---------- Given passage
I just agree with Suebee, just leve her as soon as "it starts", learn to se the signals
 
She'll get really puffed up & sort of hunched over when it's time for bed, then I know there isn't any real chance of her wanting to play, but my fiance took her out last night, so I'm not sure if she was sitting like that. But is there any way to reduce her cage aggression? Sushi can get pretty darn nippy when she is still in her cage.
 
time will, but for now let her get outta her cage, her self

nut is cage aggressive, but she gets out as soon as doors open lol an then is happy to join us, so its not a problem an i don't really see need to put my hand into her space an cause tension, because of it
 
Cage possessiveness seems to be common in companion birds. I learned to live with it and my Rosie comes out of the cage when she wants to. I will not put my hands in her cage when she is inside. Make sure your bird is getting 10-12 hrs. of quality sleep and that means sleep in a quiet room with no human conversations, music or TV. You may want to consider a sleeping cage in a quiet room.
 
Sushi has her own room right now:) We do get up at 4:30 am every morning for work, but we leave her alone till about 7am or so. I'll try keeping her cage covered until 8am and see if she's sleeping more. Whenever she is in her cage I leave the door open so I'll try letting her choose when to come out more:)
 
Last night Sushi did something that did not make us very happy. She usually gets pretty cranky around 7:40pm or so, but yesterday she was evil! She actually bit her papa so hard that it drew blood! :mad: She's never done that. We got her out of her cage anyways...

First off she isn't being evil. 7:40 pm is bed time, they are going to want to sleep, they need between 8-12 hrs a night-most prefer 12. Also birds don't always want attention, they don't always want to come out of their cages to be with us. We get cranky when are made to do something that we really don't want to do, we even flat out to refuse to do certain things. So why would a bird be any different. Its very different owning a bird. They aren't like dogs. A bird needs to ALWAYS feel like they have a say in what goes on. If the bird doesn't feel like you are listening then it resorts to biting you to get its point across. If the bird wants to go back to its cage than put it back. The more say that your bird has in what goes on, the more it will want to come out to be with you.
--------------------
---------- Exercise data
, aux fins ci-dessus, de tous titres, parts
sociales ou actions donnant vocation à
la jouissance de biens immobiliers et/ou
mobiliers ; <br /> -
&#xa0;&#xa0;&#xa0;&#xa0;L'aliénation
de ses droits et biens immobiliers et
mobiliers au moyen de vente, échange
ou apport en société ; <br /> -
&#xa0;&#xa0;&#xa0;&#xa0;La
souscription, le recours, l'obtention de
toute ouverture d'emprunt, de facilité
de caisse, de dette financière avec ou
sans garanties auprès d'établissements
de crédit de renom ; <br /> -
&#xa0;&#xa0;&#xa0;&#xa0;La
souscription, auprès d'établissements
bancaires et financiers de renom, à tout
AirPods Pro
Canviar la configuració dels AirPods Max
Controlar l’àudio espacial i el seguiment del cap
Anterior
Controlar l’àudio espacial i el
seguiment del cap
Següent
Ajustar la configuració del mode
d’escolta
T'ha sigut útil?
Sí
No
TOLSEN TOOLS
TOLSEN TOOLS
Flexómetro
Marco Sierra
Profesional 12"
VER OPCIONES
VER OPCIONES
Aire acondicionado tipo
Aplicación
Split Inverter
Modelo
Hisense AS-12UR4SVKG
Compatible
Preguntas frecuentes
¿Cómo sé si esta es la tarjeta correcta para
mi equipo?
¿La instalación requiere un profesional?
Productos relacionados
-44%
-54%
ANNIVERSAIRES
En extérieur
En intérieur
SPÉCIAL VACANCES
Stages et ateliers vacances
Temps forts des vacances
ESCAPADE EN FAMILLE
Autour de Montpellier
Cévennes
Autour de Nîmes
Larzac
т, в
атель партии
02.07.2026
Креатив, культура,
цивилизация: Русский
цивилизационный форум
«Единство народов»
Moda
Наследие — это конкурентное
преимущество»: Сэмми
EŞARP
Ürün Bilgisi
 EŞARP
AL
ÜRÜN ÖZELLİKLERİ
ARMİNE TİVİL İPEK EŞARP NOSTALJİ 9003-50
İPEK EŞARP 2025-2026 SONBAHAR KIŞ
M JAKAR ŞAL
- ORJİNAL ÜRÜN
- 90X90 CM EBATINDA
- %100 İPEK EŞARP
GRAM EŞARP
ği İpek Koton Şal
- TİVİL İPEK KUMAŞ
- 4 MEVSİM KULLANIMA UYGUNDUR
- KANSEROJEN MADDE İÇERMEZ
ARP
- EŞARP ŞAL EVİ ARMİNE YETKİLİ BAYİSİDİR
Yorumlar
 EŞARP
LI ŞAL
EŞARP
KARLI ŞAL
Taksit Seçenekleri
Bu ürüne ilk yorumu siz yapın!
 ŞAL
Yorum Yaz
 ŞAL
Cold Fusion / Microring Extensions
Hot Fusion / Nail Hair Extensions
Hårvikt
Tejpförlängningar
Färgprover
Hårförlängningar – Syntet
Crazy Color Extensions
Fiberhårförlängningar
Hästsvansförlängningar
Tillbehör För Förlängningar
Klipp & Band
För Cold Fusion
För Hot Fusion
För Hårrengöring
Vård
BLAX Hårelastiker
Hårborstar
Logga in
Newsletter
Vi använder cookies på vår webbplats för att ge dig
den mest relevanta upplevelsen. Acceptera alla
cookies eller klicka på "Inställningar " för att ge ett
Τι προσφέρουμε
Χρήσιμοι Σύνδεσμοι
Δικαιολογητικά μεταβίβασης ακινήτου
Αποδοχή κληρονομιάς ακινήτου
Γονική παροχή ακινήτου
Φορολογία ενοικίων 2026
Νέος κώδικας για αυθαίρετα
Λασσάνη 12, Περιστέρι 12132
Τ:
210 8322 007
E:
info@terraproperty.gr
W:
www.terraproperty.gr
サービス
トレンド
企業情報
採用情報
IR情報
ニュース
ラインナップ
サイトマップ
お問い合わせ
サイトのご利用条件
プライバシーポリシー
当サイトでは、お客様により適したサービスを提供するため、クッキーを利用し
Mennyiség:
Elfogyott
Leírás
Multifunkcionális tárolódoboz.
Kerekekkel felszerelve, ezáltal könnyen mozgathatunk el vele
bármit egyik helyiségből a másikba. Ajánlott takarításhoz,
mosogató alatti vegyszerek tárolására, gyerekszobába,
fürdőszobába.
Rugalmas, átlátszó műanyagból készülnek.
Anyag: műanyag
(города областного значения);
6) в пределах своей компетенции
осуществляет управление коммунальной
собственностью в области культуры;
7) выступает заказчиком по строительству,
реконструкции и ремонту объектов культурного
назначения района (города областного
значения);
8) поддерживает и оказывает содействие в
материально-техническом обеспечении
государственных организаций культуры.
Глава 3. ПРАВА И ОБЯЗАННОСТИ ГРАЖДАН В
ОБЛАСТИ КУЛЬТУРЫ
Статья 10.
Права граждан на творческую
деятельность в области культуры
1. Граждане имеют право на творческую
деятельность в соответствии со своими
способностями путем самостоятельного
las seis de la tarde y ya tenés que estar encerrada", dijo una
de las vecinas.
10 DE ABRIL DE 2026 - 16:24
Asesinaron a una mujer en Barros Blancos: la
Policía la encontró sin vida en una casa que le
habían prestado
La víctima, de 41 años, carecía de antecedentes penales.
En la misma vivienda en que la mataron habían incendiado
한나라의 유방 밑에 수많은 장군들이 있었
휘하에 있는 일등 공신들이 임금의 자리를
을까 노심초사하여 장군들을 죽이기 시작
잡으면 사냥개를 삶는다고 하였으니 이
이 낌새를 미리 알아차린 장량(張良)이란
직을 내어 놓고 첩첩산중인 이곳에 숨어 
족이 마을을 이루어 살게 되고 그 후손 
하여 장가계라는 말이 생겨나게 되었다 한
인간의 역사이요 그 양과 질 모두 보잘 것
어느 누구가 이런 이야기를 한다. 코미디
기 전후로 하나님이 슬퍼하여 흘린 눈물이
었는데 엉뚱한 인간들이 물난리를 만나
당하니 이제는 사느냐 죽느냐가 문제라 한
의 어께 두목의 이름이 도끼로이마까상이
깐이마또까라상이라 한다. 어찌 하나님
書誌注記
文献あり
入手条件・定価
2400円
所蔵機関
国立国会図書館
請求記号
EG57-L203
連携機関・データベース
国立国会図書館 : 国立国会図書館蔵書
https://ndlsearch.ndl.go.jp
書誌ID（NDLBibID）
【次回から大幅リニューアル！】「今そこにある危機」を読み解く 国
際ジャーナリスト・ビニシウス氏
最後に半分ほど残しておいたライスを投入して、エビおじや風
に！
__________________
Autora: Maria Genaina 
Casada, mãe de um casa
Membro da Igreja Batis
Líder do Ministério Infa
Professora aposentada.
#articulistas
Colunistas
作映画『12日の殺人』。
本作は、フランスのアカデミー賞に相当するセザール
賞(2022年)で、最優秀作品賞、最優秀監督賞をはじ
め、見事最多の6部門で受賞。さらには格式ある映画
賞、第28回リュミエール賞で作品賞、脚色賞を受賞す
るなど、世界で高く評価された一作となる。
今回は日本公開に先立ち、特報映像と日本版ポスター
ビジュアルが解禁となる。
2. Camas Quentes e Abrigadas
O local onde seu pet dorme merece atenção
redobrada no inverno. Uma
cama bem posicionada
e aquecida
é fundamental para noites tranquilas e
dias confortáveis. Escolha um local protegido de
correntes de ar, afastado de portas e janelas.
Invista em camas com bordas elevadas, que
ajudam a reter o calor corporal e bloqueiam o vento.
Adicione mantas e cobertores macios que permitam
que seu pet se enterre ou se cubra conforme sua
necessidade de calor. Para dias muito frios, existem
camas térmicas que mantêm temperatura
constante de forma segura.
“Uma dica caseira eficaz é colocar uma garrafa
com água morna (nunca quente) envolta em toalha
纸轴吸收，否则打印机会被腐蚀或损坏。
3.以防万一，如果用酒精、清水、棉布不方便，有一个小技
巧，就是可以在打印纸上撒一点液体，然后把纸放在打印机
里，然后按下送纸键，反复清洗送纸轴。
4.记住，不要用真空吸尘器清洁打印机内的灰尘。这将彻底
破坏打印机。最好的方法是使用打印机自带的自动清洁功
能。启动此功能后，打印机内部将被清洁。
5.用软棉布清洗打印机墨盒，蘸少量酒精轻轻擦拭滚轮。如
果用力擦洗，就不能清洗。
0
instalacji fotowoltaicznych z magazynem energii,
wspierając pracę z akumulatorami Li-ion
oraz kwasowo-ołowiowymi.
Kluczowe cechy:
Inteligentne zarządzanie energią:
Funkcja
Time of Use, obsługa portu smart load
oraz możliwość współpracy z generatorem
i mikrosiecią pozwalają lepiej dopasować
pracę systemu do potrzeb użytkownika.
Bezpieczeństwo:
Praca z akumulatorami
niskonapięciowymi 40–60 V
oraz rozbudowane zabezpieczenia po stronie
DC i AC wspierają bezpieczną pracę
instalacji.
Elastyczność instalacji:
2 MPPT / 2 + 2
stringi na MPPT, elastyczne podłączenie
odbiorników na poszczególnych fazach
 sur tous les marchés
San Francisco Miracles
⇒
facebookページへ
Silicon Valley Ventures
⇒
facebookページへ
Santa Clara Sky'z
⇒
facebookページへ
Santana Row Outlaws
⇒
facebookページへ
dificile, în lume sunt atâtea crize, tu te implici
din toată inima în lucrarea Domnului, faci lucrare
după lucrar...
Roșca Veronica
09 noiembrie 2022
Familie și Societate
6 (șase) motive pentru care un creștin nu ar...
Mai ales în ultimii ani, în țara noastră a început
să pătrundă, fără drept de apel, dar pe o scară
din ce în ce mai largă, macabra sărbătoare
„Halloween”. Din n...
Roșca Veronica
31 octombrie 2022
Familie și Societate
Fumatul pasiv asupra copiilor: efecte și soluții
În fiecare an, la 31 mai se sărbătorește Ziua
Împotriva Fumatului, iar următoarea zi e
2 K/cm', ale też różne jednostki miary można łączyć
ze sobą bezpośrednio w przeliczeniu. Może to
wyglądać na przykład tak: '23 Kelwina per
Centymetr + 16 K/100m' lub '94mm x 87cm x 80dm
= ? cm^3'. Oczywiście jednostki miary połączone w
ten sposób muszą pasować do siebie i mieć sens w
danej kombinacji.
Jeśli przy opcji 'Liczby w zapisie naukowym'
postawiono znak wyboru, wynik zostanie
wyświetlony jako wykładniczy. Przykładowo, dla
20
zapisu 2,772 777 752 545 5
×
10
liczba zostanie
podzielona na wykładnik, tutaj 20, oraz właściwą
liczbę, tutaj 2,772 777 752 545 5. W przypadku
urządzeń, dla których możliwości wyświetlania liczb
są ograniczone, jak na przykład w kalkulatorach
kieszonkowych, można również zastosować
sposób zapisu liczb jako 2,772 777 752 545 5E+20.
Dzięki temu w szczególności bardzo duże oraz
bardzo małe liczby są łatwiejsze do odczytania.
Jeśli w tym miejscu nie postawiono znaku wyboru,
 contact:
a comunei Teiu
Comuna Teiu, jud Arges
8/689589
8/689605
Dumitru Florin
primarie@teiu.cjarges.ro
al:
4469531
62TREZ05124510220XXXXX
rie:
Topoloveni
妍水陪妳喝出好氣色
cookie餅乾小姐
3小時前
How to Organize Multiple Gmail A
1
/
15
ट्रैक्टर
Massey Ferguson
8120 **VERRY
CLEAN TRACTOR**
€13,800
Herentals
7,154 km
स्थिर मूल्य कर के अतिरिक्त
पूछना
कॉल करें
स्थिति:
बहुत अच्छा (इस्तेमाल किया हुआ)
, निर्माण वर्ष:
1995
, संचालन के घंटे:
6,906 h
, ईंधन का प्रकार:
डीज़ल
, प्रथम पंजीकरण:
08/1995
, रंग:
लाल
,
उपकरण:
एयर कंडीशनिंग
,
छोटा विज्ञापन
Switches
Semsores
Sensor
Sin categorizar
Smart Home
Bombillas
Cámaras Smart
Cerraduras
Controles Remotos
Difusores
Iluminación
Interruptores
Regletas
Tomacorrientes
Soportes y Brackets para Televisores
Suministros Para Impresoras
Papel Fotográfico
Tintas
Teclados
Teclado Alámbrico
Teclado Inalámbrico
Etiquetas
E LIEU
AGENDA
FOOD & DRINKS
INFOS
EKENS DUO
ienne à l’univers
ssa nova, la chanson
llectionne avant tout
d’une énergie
--------------------
- How to complete this task -
Reproduce word for word the part of the discussion about the cage-aggressive bird that runs from "She'll get really" up to and including "in her cage.".

- Output for this exercise -
She'll get really puffed up & sort of hunched over when it's time for bed, then I know there isn't any real chance of her wanting to play, but my fiance took her out last night, so I'm not sure if she was sitting like that. But is there any way to reduce her cage aggression? Sushi can get pretty darn nippy when she is still in her cage.